Default value “True”. lda coeff : float, defines the coefficient by which the loss derivative will be multiplied before being sent to the previous layer (since during the backward run we go backwards).
Default value “1”.
name (optional) : string, name of the node.

Output parameters
Graphs out : cluster, ONNX model architecture.
output – T : object, 3D output tensor with shape (batch_size, sequence_length, v_hidden_size).
present_key (optional) – T : object, present state for key with shape (batch_size, num_heads, total_sequence_length, head_size). If past_present_share_buffer is set, its shape is (batch_size, num_heads, max_sequence_length, head_size), while effective_seq_length = (past_sequence_length + kv_sequence_length).

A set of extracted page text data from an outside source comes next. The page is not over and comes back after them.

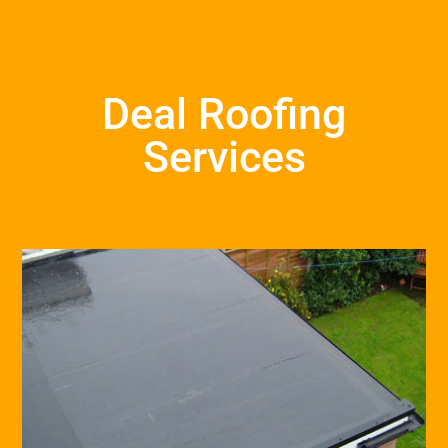
Deal Roofing
Services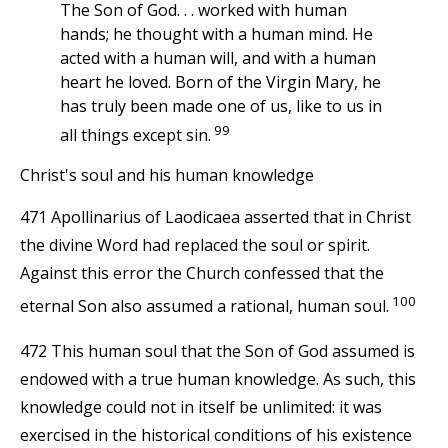
The Son of God. . . worked with human
hands; he thought with a human mind. He
acted with a human will, and with a human
heart he loved. Born of the Virgin Mary, he
has truly been made one of us, like to us in
99
all things except sin.
Christ's soul and his human knowledge
471 Apollinarius of Laodicaea asserted that in Christ
the divine Word had replaced the soul or spirit.
Against this error the Church confessed that the
100
eternal Son also assumed a rational, human soul.
472 This human soul that the Son of God assumed is
endowed with a true human knowledge. As such, this
knowledge could not in itself be unlimited: it was
exercised in the historical conditions of his existence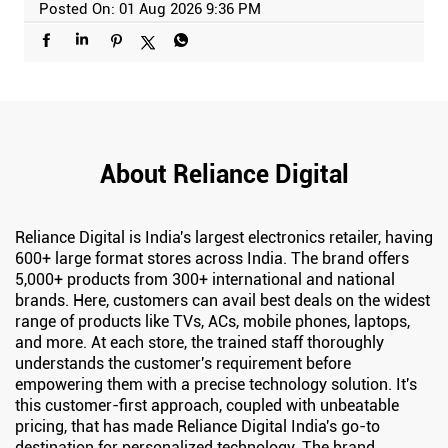
Posted On:
01 Aug 2026 9:36 PM
About Reliance Digital
Reliance Digital is India's largest electronics retailer, having
600+ large format stores across India. The brand offers
5,000+ products from 300+ international and national
brands. Here, customers can avail best deals on the widest
range of products like TVs, ACs, mobile phones, laptops,
and more. At each store, the trained staff thoroughly
understands the customer's requirement before
empowering them with a precise technology solution. It's
this customer-first approach, coupled with unbeatable
pricing, that has made Reliance Digital India's go-to
destination for personalized technology. The brand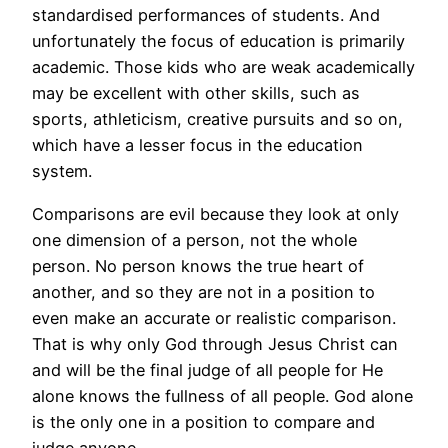
standardised performances of students. And
unfortunately the focus of education is primarily
academic. Those kids who are weak academically
may be excellent with other skills, such as
sports, athleticism, creative pursuits and so on,
which have a lesser focus in the education
system.
Comparisons are evil because they look at only
one dimension of a person, not the whole
person. No person knows the true heart of
another, and so they are not in a position to
even make an accurate or realistic comparison.
That is why only God through Jesus Christ can
and will be the final judge of all people for He
alone knows the fullness of all people. God alone
is the only one in a position to compare and
judge anyone.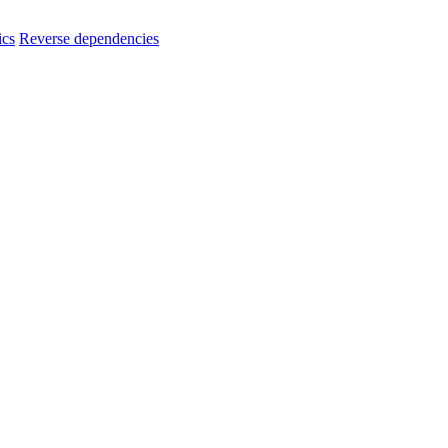
ics
Reverse dependencies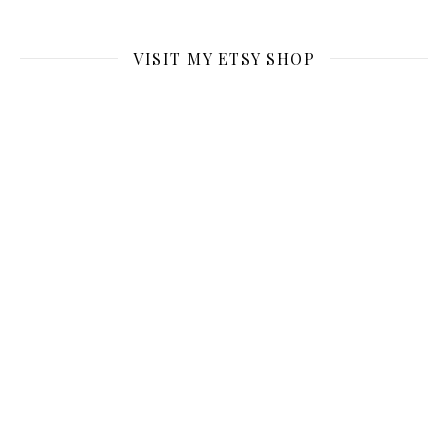
VISIT MY ETSY SHOP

present_value_cache (optional) – T : object, present state for value with shape (batch_size, num_heads, total_sequence_length, head_size). If past_present_share_buffer is set, its shape is (batch_size, num_heads, max_sequence_length, head_size), while effective_seq_length = (past_sequence_length + kv_sequence_length).
qk (optional) – QK : object, normalized Q * K, of shape (batch_size, num_heads, 1, total_sequence_length).

Type Constraints
T in (tensor(float)
, tensor(float16)
) : Constrain input and output types to float tensors.
QK in (tensor(float)
, tensor(float16)
) : Constrain QK output to float32 or float16 tensors, independent of input type or output type.
M in (tensor(int32)
) : Constrain mask index to integer types.